### Supplied information ###

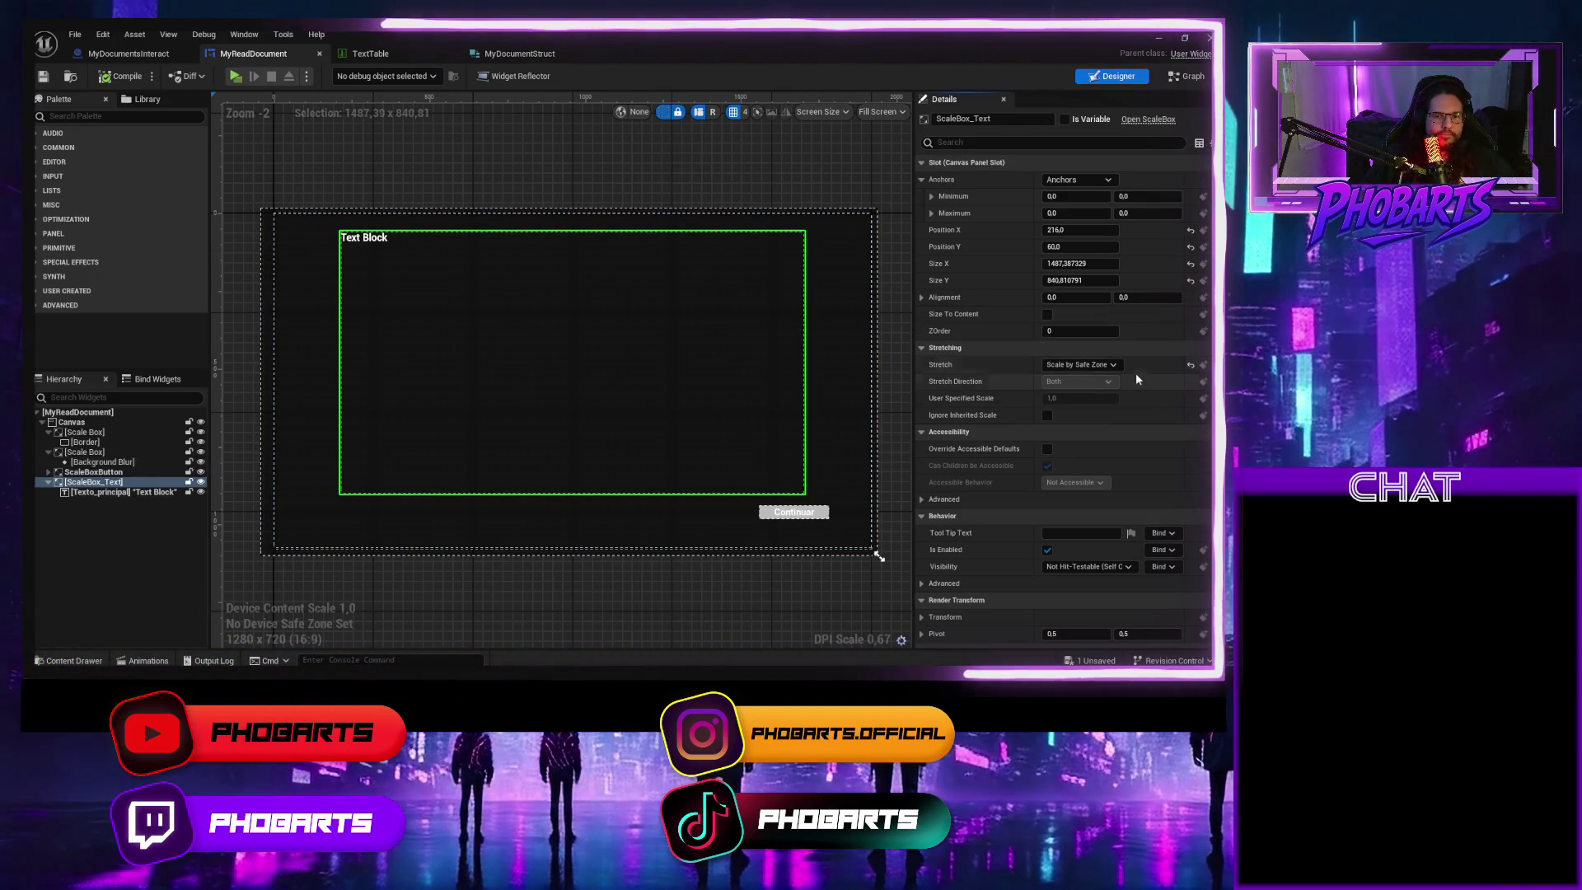
Keep Scale by Safe Zone stretching, centre Texto_principal both ways, and centre-justify it
left_click(1114, 365)
left_click(1114, 366)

###

- _Instructions to follow_
Restate the material above word for word, omitting the pictures.

- _Answer section_
Keep Scale by Safe Zone stretching, centre Texto_principal both ways, and centre-justify it
left_click(1114, 365)
left_click(1114, 366)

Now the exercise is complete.